Compared with traditional viral vectors, VLPs eliminate insertional mutagenesis and biosafety risks, while possessing prominent adjuvant potency, uniform particle morphology and excellent biocompatibility. Early VLP delivery systems were restricted to loading DNA fragments below 4 kb, whereas novel encapsulation technologies have broken through this limitation to achieve loading capacity up to 17 kb, greatly expanding their application scope.
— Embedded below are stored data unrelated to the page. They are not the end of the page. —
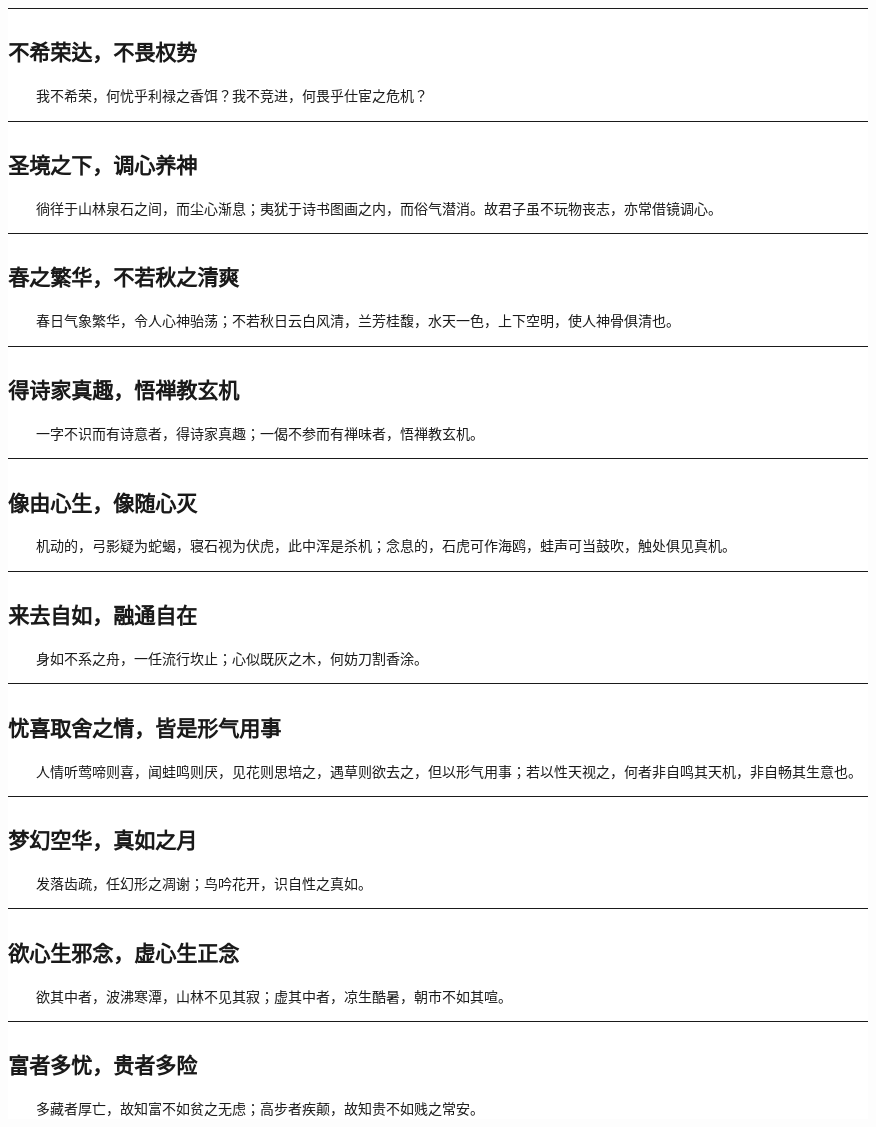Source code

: * * *

## 不希荣达，不畏权势
&emsp;&emsp;我不希荣，何忧乎利禄之香饵？我不竞进，何畏乎仕宦之危机？

* * *

## 圣境之下，调心养神
&emsp;&emsp;徜徉于山林泉石之间，而尘心渐息；夷犹于诗书图画之内，而俗气潜消。故君子虽不玩物丧志，亦常借镜调心。

* * *

## 春之繁华，不若秋之清爽
&emsp;&emsp;春日气象繁华，令人心神骀荡；不若秋日云白风清，兰芳桂馥，水天一色，上下空明，使人神骨俱清也。

* * *

## 得诗家真趣，悟禅教玄机
&emsp;&emsp;一字不识而有诗意者，得诗家真趣；一偈不参而有禅味者，悟禅教玄机。

* * *

## 像由心生，像随心灭
&emsp;&emsp;机动的，弓影疑为蛇蝎，寝石视为伏虎，此中浑是杀机；念息的，石虎可作海鸥，蛙声可当鼓吹，触处俱见真机。

* * *

## 来去自如，融通自在
&emsp;&emsp;身如不系之舟，一任流行坎止；心似既灰之木，何妨刀割香涂。

* * *

## 忧喜取舍之情，皆是形气用事
&emsp;&emsp;人情听莺啼则喜，闻蛙鸣则厌，见花则思培之，遇草则欲去之，但以形气用事；若以性天视之，何者非自鸣其天机，非自畅其生意也。

* * *

## 梦幻空华，真如之月
&emsp;&emsp;发落齿疏，任幻形之凋谢；鸟吟花开，识自性之真如。

* * *

## 欲心生邪念，虚心生正念
&emsp;&emsp;欲其中者，波沸寒潭，山林不见其寂；虚其中者，凉生酷暑，朝市不如其喧。

* * *

## 富者多忧，贵者多险
&emsp;&emsp;多藏者厚亡，故知富不如贫之无虑；高步者疾颠，故知贵不如贱之常安。
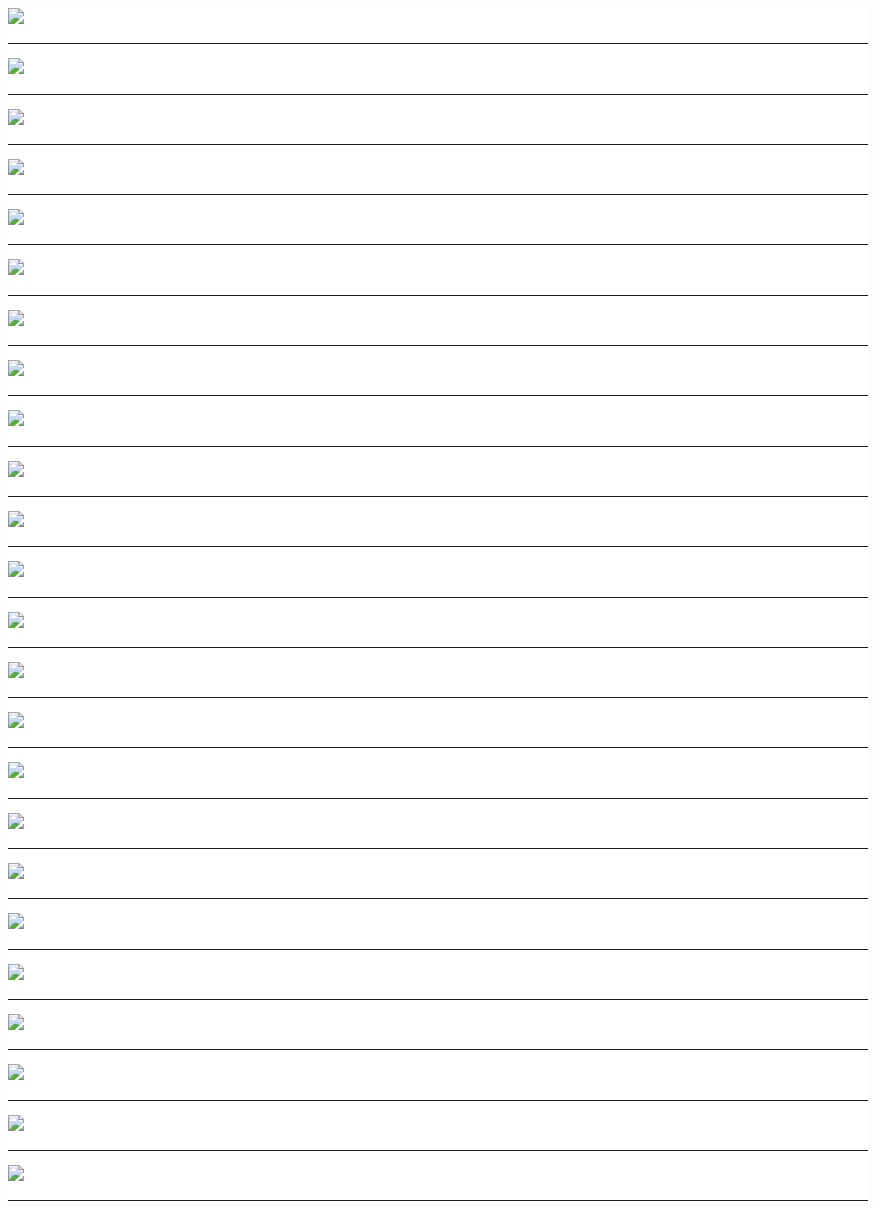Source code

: <img src="https://github.com/claytonjwong/Algorithms-Stanford/blob/master/course1/quick_sort/documentation/quick_18.png" />
<hr/>
<img src="https://github.com/claytonjwong/Algorithms-Stanford/blob/master/course1/quick_sort/documentation/quick_19.png" />
<hr/>
<img src="https://github.com/claytonjwong/Algorithms-Stanford/blob/master/course1/quick_sort/documentation/quick_20.png" />
<hr/>
<img src="https://github.com/claytonjwong/Algorithms-Stanford/blob/master/course1/quick_sort/documentation/quick_21.png" />
<hr/>
<img src="https://github.com/claytonjwong/Algorithms-Stanford/blob/master/course1/quick_sort/documentation/quick_22.png" />
<hr/>
<img src="https://github.com/claytonjwong/Algorithms-Stanford/blob/master/course1/quick_sort/documentation/quick_23.png" />
<hr/>
<img src="https://github.com/claytonjwong/Algorithms-Stanford/blob/master/course1/quick_sort/documentation/quick_24.png" />
<hr/>
<img src="https://github.com/claytonjwong/Algorithms-Stanford/blob/master/course1/quick_sort/documentation/quick_25.png" />
<hr/>
<img src="https://github.com/claytonjwong/Algorithms-Stanford/blob/master/course1/quick_sort/documentation/quick_26.png" />
<hr/>
<img src="https://github.com/claytonjwong/Algorithms-Stanford/blob/master/course1/quick_sort/documentation/quick_27.png" />
<hr/>
<img src="https://github.com/claytonjwong/Algorithms-Stanford/blob/master/course1/quick_sort/documentation/quick_28.png" />
<hr/>
<img src="https://github.com/claytonjwong/Algorithms-Stanford/blob/master/course1/quick_sort/documentation/quick_29.png" />
<hr/>
<img src="https://github.com/claytonjwong/Algorithms-Stanford/blob/master/course1/quick_sort/documentation/quick_30.png" />
<hr/>
<img src="https://github.com/claytonjwong/Algorithms-Stanford/blob/master/course1/quick_sort/documentation/quick_31.png" />
<hr/>
<img src="https://github.com/claytonjwong/Algorithms-Stanford/blob/master/course1/quick_sort/documentation/quick_32.png" />
<hr/>
<img src="https://github.com/claytonjwong/Algorithms-Stanford/blob/master/course1/quick_sort/documentation/quick_33.png" />
<hr/>
<img src="https://github.com/claytonjwong/Algorithms-Stanford/blob/master/course1/quick_sort/documentation/quick_34.png" />
<hr/>
<img src="https://github.com/claytonjwong/Algorithms-Stanford/blob/master/course1/quick_sort/documentation/quick_35.png" />
<hr/>
<img src="https://github.com/claytonjwong/Algorithms-Stanford/blob/master/course1/quick_sort/documentation/quick_36.png" />
<hr/>
<img src="https://github.com/claytonjwong/Algorithms-Stanford/blob/master/course1/quick_sort/documentation/quick_37.png" />
<hr/>
<img src="https://github.com/claytonjwong/Algorithms-Stanford/blob/master/course1/quick_sort/documentation/quick_38.png" />
<hr/>
<img src="https://github.com/claytonjwong/Algorithms-Stanford/blob/master/course1/quick_sort/documentation/quick_39.png" />
<hr/>
<img src="https://github.com/claytonjwong/Algorithms-Stanford/blob/master/course1/quick_sort/documentation/quick_40.png" />
<hr/>
<img src="https://github.com/claytonjwong/Algorithms-Stanford/blob/master/course1/quick_sort/documentation/quick_41.png" />
<hr/>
5.4 Inorganic Nanoparticles

Inorganic nanoparticles such as gold, iron and silver nanoparticles are ideal delivery candidates owing to facile surface functionalization, favorable biocompatibility and adjustable size and morphology. Gold nanoparticles display excellent lymph node targeting capability, which has been validated to deliver antigen-encoding plasmids effectively, induce potent anti-tumor immunity and prolong survival time in preclinical models.
Magnetic iron nanoparticles enable precise targeted delivery and in vivo imaging with low cost and negligible toxicity. Silver nanoparticles can act as both delivery carriers and immune adjuvants to diversify the application scenarios of inorganic delivery systems.

Conclusion

With outstanding programmability and favorable safety profiles, DNA cancer vaccines have become a promising research direction in tumor immunotherapy. Despite suboptimal overall immune response intensity in current clinical trials, they demonstrate tremendous developmental potential through optimized combinatorial regimens, upgraded delivery vectors and innovative administration strategies.
Advancements in personalized precision medicine create unprecedented opportunities for DNA vaccine development. High-throughput sequencing technology facilitates neoantigen identification, and multi-dimensional data including immunosuppressive cell phenotypes and cancer-associated fibroblast biomarkers within tumor microenvironments support the formulation of individualized therapeutic regimens. Such personalized strategies optimize target selection and dosage adjustment, and synergize with conventional therapies to reduce non-specific toxic side effects.
Although cost-effectiveness remains a major challenge for large-scale clinical promotion, the establishment of dynamic efficacy evaluation systems based on specific biomarkers will maximize therapeutic efficacy while minimizing adverse reactions, ultimately paving the way for the full clinical transformation and popularization of DNA vaccines.